# Objetivo 1
Reproduza na íntegra, sem nenhuma alteração, o trecho sobre o ato de licenciamento.

# Trecho selecionado
----------------------------------------
9. O que poderia parecer uma impropriedade jurídico-legislativa – “ato de licenciamento” – ao invés de “processo (ou procedimento) de licenciamento”, já que o licenciamento é um “procedimento” e as licenças ambientais são “atos administrativos” (art. 1º. da já aludida Resolução 237/97), na verdade pode ser uma outra monstruosidade autoritária: a decisão apenas do Governador – que “decreta” a obra pública ou privada como “estratégica” - e de seu secretário (o presidente do CONPAM) que assinaria a licença, numa concentração de poderes digna das monarquias absolutistas e outros regimes autoritários.
----------------------------------------
# Material fornecido
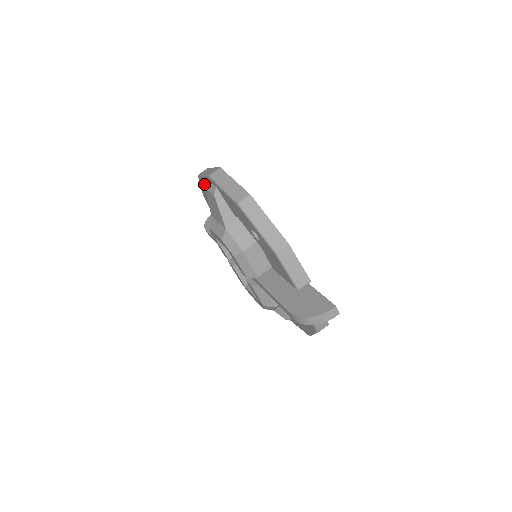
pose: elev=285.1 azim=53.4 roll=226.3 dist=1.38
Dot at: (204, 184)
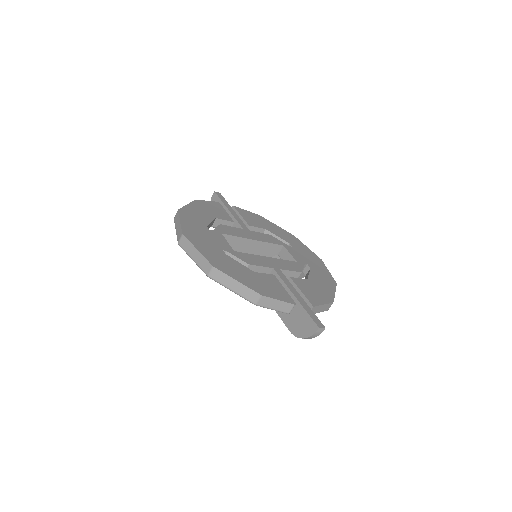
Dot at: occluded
----------------------------------------
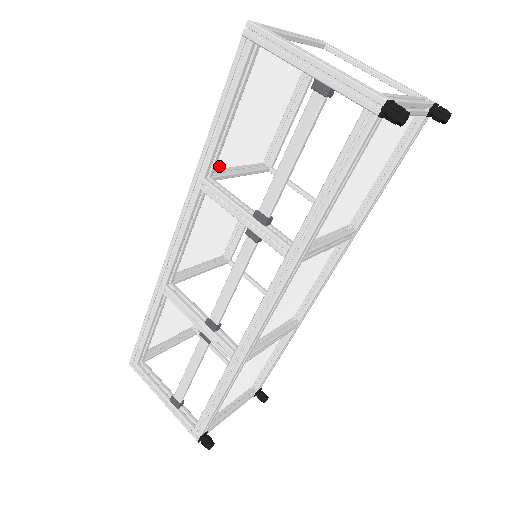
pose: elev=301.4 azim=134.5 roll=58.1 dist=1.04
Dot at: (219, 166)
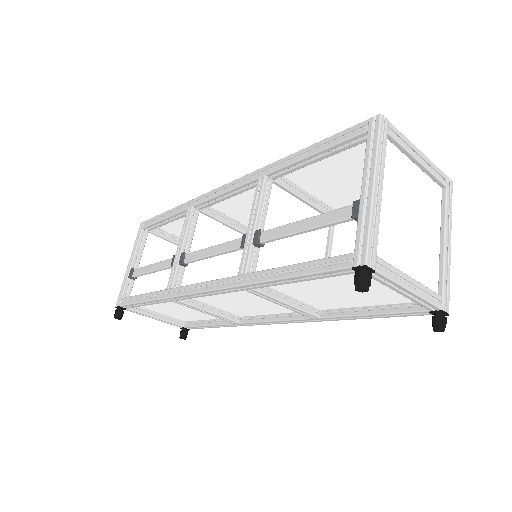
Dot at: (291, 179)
----------------------------------------
# Objetivo 2
Nos registros, transcreva somente as linhas que começam na que contém "pose: elev=285.1 azim=53.4" e terminam após a que contém "Dot at: occluded", incluindo ambas. Deixe as imagens fora da resposta.

# Resposta correta 1
9. O que poderia parecer uma impropriedade jurídico-legislativa – “ato de licenciamento” – ao invés de “processo (ou procedimento) de licenciamento”, já que o licenciamento é um “procedimento” e as licenças ambientais são “atos administrativos” (art. 1º. da já aludida Resolução 237/97), na verdade pode ser uma outra monstruosidade autoritária: a decisão apenas do Governador – que “decreta” a obra pública ou privada como “estratégica” - e de seu secretário (o presidente do CONPAM) que assinaria a licença, numa concentração de poderes digna das monarquias absolutistas e outros regimes autoritários.

# Resposta correta 2
pose: elev=285.1 azim=53.4 roll=226.3 dist=1.38
Dot at: (204, 184)
Dot at: occluded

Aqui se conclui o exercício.